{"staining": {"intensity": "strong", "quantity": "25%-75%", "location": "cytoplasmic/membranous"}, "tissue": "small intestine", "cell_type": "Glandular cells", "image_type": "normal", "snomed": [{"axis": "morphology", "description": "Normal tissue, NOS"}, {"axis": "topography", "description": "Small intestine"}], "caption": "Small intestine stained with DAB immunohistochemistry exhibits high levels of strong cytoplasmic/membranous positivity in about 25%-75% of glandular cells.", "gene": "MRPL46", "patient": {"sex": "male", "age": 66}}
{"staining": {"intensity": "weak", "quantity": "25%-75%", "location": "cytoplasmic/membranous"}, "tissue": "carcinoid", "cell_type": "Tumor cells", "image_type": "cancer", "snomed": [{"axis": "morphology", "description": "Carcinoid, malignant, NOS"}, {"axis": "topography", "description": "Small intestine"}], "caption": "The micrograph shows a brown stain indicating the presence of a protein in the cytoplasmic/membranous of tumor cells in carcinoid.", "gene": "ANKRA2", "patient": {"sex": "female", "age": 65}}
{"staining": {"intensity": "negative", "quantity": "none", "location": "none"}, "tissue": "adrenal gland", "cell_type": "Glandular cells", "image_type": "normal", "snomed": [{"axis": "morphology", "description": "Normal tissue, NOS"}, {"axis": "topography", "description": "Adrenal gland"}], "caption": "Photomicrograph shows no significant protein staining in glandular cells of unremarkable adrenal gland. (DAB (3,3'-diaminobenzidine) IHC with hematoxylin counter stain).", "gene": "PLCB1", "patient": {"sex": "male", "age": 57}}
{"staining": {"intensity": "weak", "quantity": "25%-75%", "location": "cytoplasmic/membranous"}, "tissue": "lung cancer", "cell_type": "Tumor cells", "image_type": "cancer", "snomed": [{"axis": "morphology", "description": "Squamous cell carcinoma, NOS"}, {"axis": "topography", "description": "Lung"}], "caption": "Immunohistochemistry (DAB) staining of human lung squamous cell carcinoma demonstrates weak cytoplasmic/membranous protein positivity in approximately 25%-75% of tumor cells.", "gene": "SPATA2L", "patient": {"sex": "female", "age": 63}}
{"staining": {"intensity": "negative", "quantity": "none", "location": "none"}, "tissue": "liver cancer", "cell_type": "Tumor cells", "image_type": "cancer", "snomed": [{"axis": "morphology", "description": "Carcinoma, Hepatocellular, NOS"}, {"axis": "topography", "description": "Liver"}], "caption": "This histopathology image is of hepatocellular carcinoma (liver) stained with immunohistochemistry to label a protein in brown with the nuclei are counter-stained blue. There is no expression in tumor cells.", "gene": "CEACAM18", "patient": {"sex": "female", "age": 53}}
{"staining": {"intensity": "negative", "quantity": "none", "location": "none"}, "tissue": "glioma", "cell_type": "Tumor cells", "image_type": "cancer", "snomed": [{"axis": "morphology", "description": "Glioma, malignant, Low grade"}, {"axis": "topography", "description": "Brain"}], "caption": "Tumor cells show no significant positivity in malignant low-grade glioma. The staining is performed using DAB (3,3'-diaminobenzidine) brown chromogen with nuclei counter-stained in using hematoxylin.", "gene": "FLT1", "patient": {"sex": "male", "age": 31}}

------------------------

**EXERCISE BRIEF:** Copy every record once more, exactly as given.

**SOLUTION FOR THIS TASK:**
{"staining": {"intensity": "strong", "quantity": "25%-75%", "location": "cytoplasmic/membranous"}, "tissue": "small intestine", "cell_type": "Glandular cells", "image_type": "normal", "snomed": [{"axis": "morphology", "description": "Normal tissue, NOS"}, {"axis": "topography", "description": "Small intestine"}], "caption": "Small intestine stained with DAB immunohistochemistry exhibits high levels of strong cytoplasmic/membranous positivity in about 25%-75% of glandular cells.", "gene": "MRPL46", "patient": {"sex": "male", "age": 66}}
{"staining": {"intensity": "weak", "quantity": "25%-75%", "location": "cytoplasmic/membranous"}, "tissue": "carcinoid", "cell_type": "Tumor cells", "image_type": "cancer", "snomed": [{"axis": "morphology", "description": "Carcinoid, malignant, NOS"}, {"axis": "topography", "description": "Small intestine"}], "caption": "The micrograph shows a brown stain indicating the presence of a protein in the cytoplasmic/membranous of tumor cells in carcinoid.", "gene": "ANKRA2", "patient": {"sex": "female", "age": 65}}
{"staining": {"intensity": "negative", "quantity": "none", "location": "none"}, "tissue": "adrenal gland", "cell_type": "Glandular cells", "image_type": "normal", "snomed": [{"axis": "morphology", "description": "Normal tissue, NOS"}, {"axis": "topography", "description": "Adrenal gland"}], "caption": "Photomicrograph shows no significant protein staining in glandular cells of unremarkable adrenal gland. (DAB (3,3'-diaminobenzidine) IHC with hematoxylin counter stain).", "gene": "PLCB1", "patient": {"sex": "male", "age": 57}}
{"staining": {"intensity": "weak", "quantity": "25%-75%", "location": "cytoplasmic/membranous"}, "tissue": "lung cancer", "cell_type": "Tumor cells", "image_type": "cancer", "snomed": [{"axis": "morphology", "description": "Squamous cell carcinoma, NOS"}, {"axis": "topography", "description": "Lung"}], "caption": "Immunohistochemistry (DAB) staining of human lung squamous cell carcinoma demonstrates weak cytoplasmic/membranous protein positivity in approximately 25%-75% of tumor cells.", "gene": "SPATA2L", "patient": {"sex": "female", "age": 63}}
{"staining": {"intensity": "negative", "quantity": "none", "location": "none"}, "tissue": "liver cancer", "cell_type": "Tumor cells", "image_type": "cancer", "snomed": [{"axis": "morphology", "description": "Carcinoma, Hepatocellular, NOS"}, {"axis": "topography", "description": "Liver"}], "caption": "This histopathology image is of hepatocellular carcinoma (liver) stained with immunohistochemistry to label a protein in brown with the nuclei are counter-stained blue. There is no expression in tumor cells.", "gene": "CEACAM18", "patient": {"sex": "female", "age": 53}}
{"staining": {"intensity": "negative", "quantity": "none", "location": "none"}, "tissue": "glioma", "cell_type": "Tumor cells", "image_type": "cancer", "snomed": [{"axis": "morphology", "description": "Glioma, malignant, Low grade"}, {"axis": "topography", "description": "Brain"}], "caption": "Tumor cells show no significant positivity in malignant low-grade glioma. The staining is performed using DAB (3,3'-diaminobenzidine) brown chromogen with nuclei counter-stained in using hematoxylin.", "gene": "FLT1", "patient": {"sex": "male", "age": 31}}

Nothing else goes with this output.